The right side was a revelation. I had originally planned to either post pictures of disposable plastic items and their reusable alternatives or figure out a way to attach the actual items to the board. But honestly, I ran out of time.
As I walked home from BART Tuesday night after work, fretting about how I was going to be able to get all this work done in a few hours, I had a eureka moment. I already planned to ask attendees to fill out pledge cards committing to give up some plastic from their lives. Instead of my ideas, I’d fill up the board with theirs! The green pieces of paper are all ideas from attendees on how to live with less plastic.

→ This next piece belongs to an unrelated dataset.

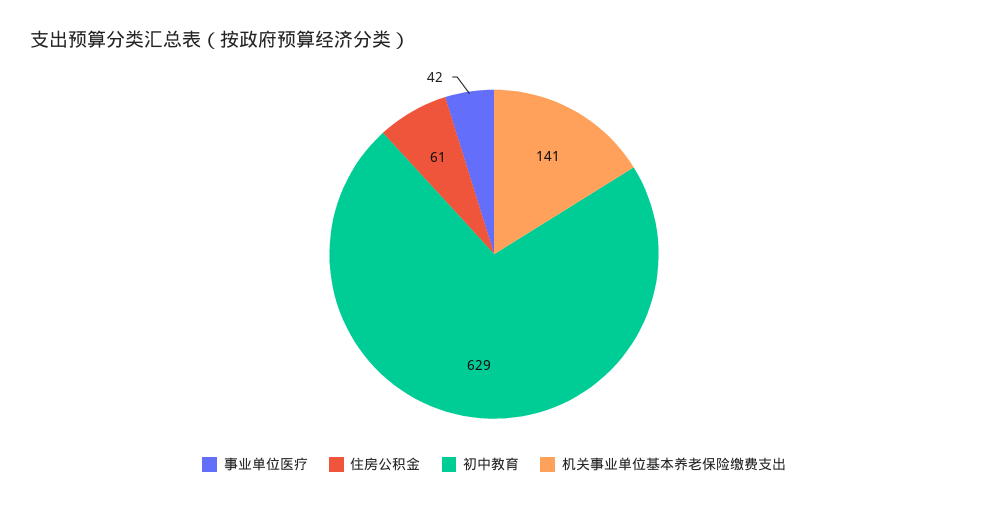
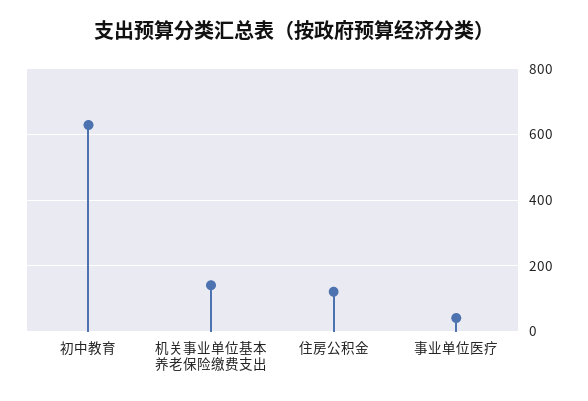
住房公积金: 61 -> 120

My own ideas were represented by actual reusable items (bags, containers, utensils, etc.) on the table and in the give-away basket. (Items in the basket were generously donated by Whole Foods Oakland, Green Sangha, LunchBots, GlassDharma, LaundryTree, & the Ecology Center.)
I also met one of my heros, Councilwoman Jean Quan, who co-authored Oakland’s Plastic Bag Ban ordinance. Unfortunately, I didn’t recognize her at first in her summery dress and big straw hat, and since she was taking pictures with a huge, professional-looking camera, I asked what media organization she was with. Oops. I hope that if by some remote chance she reads this, she’ll know how grateful I am for what she’s trying to do for our city.

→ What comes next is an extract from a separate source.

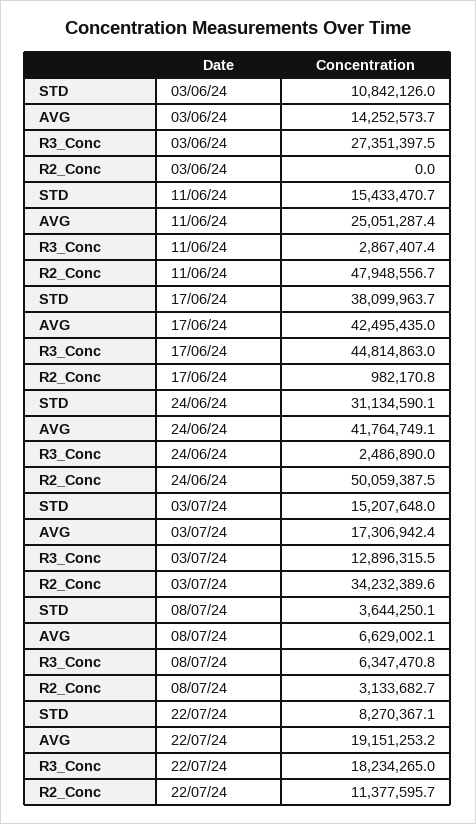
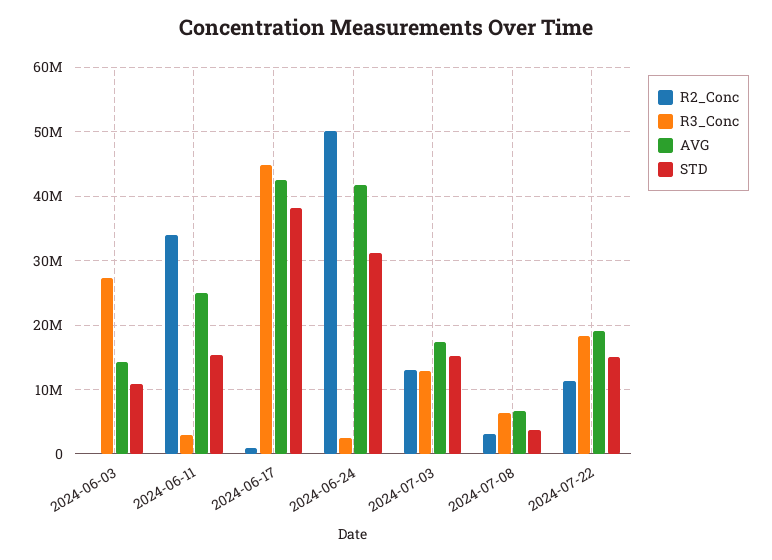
R2_Conc, 11/06/24: 47948556.7 -> 34000000
R2_Conc, 03/07/24: 34232389.6 -> 13000000
STD, 22/07/24: 8270367.1 -> 15000000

And I finally got to meet Eli Saddler of Oceanhealth.org who wants to join me at the Bay to Breakers in a sea turtle costume.
I had information on the table for attendees to take with them as well. Green Sangha flyers, Meditation on Plastic, & Don’t Think of a Plastic Bag flyer, and IATP’s Smart Plastics Guide. I completely ran out of my own Fake Plastic Fish business cards. Maybe next time I should bring the whole box.
Next time, also, I will try harder to get at least one volunteer to help me. I would have liked to have visited other tables at the event, but without help, I was pretty much confined to my station.
Two more things about the day… one fantastic and one not so…
A Fake Plastic Fish reader who works for the City of Oakland approached me. We’d never met. I don’t think she’s ever commented here. But she told me her daughter had forwarded my blog to her after reading about it on Fark.com and that Fake Plastic Fish had become her daily read. I really almost cried. Just the idea that something positive had emerged from that stupid Fark incident.
And then, at the end of the day, another one of my friends came to lend support and offered to take pictures with her cell phone after hearing about the camera incident. She set her purse down on the ground for a few minutes to take the photo, and while she wasn’t looking, it got up and followed my camera! Holy crap! Cameras are easily replaceable. Wallet and car and condo keys, much more of a hassle. Sheesh.
No, we were not in a “bad” neighborhood. We were right in the shadow of City Hall. And these things happen anywhere there is a big crowd of people and enough inattention for quick, practiced hands to do their work. My friend got her purse and keys back eventually. They were found in some bushes. She’ll simply have to deal with replacing credit cards.
All in all, it was a wonderful day. I bring up the two thefts not to bum you out and not merely as cautionary tales for your benefit (Be Aware!) but to leave you with this question:
What is the connection plastic pollution and petty larceny? Who is the victim and who is the thief? The answer might be more complicated than it seems.